Processing documents with generative AI

You can use the generative AI activity to process documents such as PDFs, images, and other file types by using large language models (LLMs) that support multimodal capabilities. You can extract information, analyze content, and generate insights from documents as part of your business automation workflows.

Overview

Processing documents is a common requirement in business automation workflows. Traditionally, this required separate optical character recognition (OCR) products integrated with Business Automation Workflow. With LLMs that support document processing, you can now analyze and extract information from documents directly within your workflows by using the generative AI activity.

Document processing is available when you use LLMs that support multimodal capabilities. Supported configurations include IBM watsonx.ai and providers that are available through the IBM Model Gateway, including OpenAI, Google Gemini, and AWS Bedrock.

Important: Document processing features are available only through LLMs that support chat-based interactions and multimodal capabilities.

Supported document types

The types of documents you can process depend on the capabilities of the selected LLM provider. Common supported formats include:
  • PDF files
  • Image files (JPEG, PNG, and other formats)
  • Text documents
  • Audio files
  • Video files

Each LLM provider supports different document types and has different limitations on the number of documents that can be processed in a single request. Some LLMs support only a single document per request, while others support multiple documents.

Note: Verify that your selected LLM supports the document types and quantity requirements for your use case.

Document input methods

You can provide documents to the generative AI activity in the following ways.

Important: Document processing is not supported in Workflow Process Service because ECMDocument support is not available.
ECM document references
Reference documents that are stored in the BPM document store or an external Enterprise Content Management (ECM) server by using variables of type ECMDocument or ECMDocumentInfo.
Server files
Reference files that are stored in the process application or toolkit. These files can be used in training examples or for testing purposes during development.

When you define a prompt input in the generative AI activity, the attachment icon is available only after you add the Content Management toolkit as a dependency. You can then add document attachments, assign test files in the test data table, and verify the prompt generation before deploying your workflow.

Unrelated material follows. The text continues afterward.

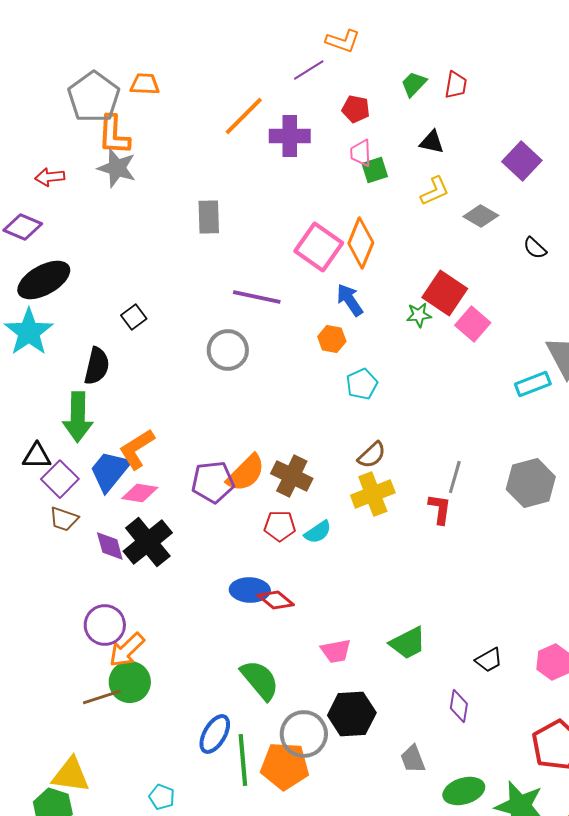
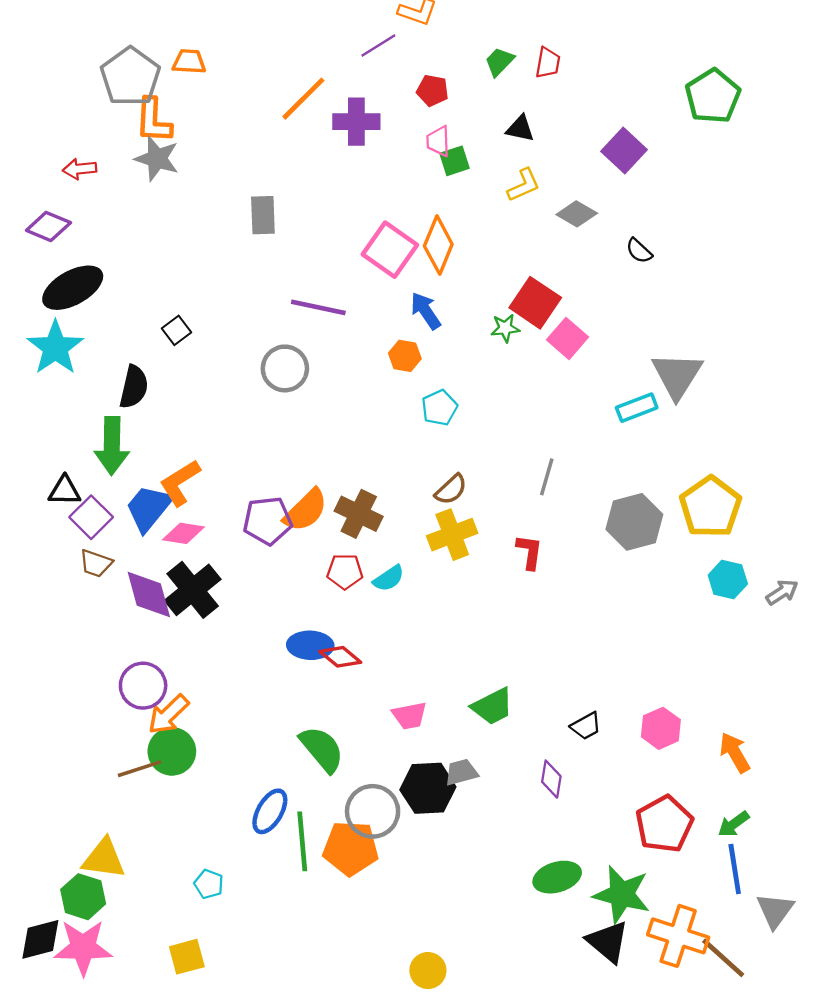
gray line: (455, 477) -> (547, 477), moved
purple diamond: (110, 546) -> (149, 595), size x1.4
gray trapezoid: (413, 759) -> (461, 772), moved, turned 96

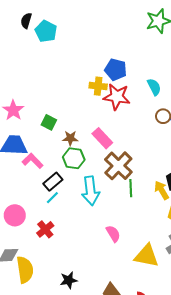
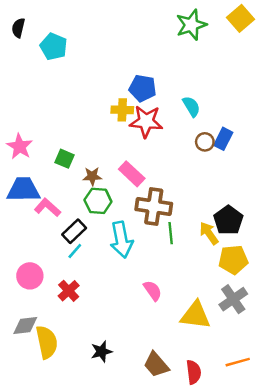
black semicircle: (26, 21) -> (18, 28), moved
brown cross: (118, 166) -> (154, 207), turned -32

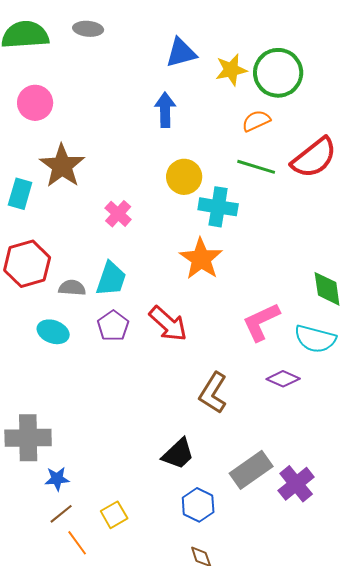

For detailed instructions on adding documents to a generative AI task in a service flow, see Adding a generative AI task to a service flow.

Training examples with documents

You can create training examples that include document references to help the LLM understand the expected output format and content. When you save a training example that references server files, the system tracks which files are used. You are responsible for managing these server files:

  • Include only the server files that are used in training examples when you deploy your process application or toolkit.
  • Delete server files that are no longer referenced in training examples to avoid unnecessary storage consumption.
  • Delete files that are no longer referenced in test data to avoid unnecessary storage consumption.

If you delete a server file that is referenced in a training example, you must also delete the training example to maintain consistency.

Performance considerations

Document processing can impact system performance and resource usage:

Memory consumption
Document content is extracted and encoded to Base64 format, which increases memory usage and network payload size.
Network traffic
Larger payloads result in increased network traffic between Business Automation Workflow and the LLM provider.
Processing time
Document analysis typically takes longer than text-only prompts because the LLM must process and interpret the document content.
Storage requirements
Process applications and toolkits that include server files for training examples consume more storage space. Remove unused server files to optimize storage usage.
Tip:
  • Delete files that are no longer referenced in test data to avoid unnecessary storage consumption.
  • Test your document processing workflows with representative document sizes and types to assess performance impact in your environment.

Compatibility with an earlier version

Document processing is not supported with the deprecated text/generation API in IBM watsonx.ai. To use document processing features, select an LLM that supports chat-based interactions and multimodal capabilities.

For existing watsonx.ai configurations:

  • The deprecated text/generation API continues to work for text-only prompts currently.
  • Select an LLM that supports chat-based interactions to enable document processing.
  • You cannot automatically migrate existing activities because the replacement API might produce different responses.
  • Test and validate all service flows after switching from the deprecated text/generation API.

Operational considerations

When implementing document processing in your workflows, consider the following operational aspects:

LLM configuration
Ensure that the selected LLM in the generative AI activity supports the document types and processing capabilities that are required for your use cases.
File management
Establish processes for managing server files used in training examples. Remove files that are no longer referenced to prevent unnecessary storage consumption.
Testing
Use the test data functionality in the generative AI activity to upload sample documents and verify that the LLM produces the expected results before deploying to production.

Content Management toolkit integration

The Content Management toolkit provides the ECMDocument and ECMDocumentInfo types that you can use to reference documents in the generative AI activity. These types enable you to:
  • Retrieve documents from the BPM document store.
  • Access documents from external ECM servers.
  • Pass document references between activities in your service flows.

In the Process Designer, you can use existing UI components to parse document stores and select ECMDocumentInfo instances. In service flows, activities are available to retrieve documents, which return ECMDocument instances that can be passed to the generative AI activity.

To use the Content Management toolkit in your workflow automation or toolkit, you must add it as a dependency. For instructions, see Modifying toolkit dependencies.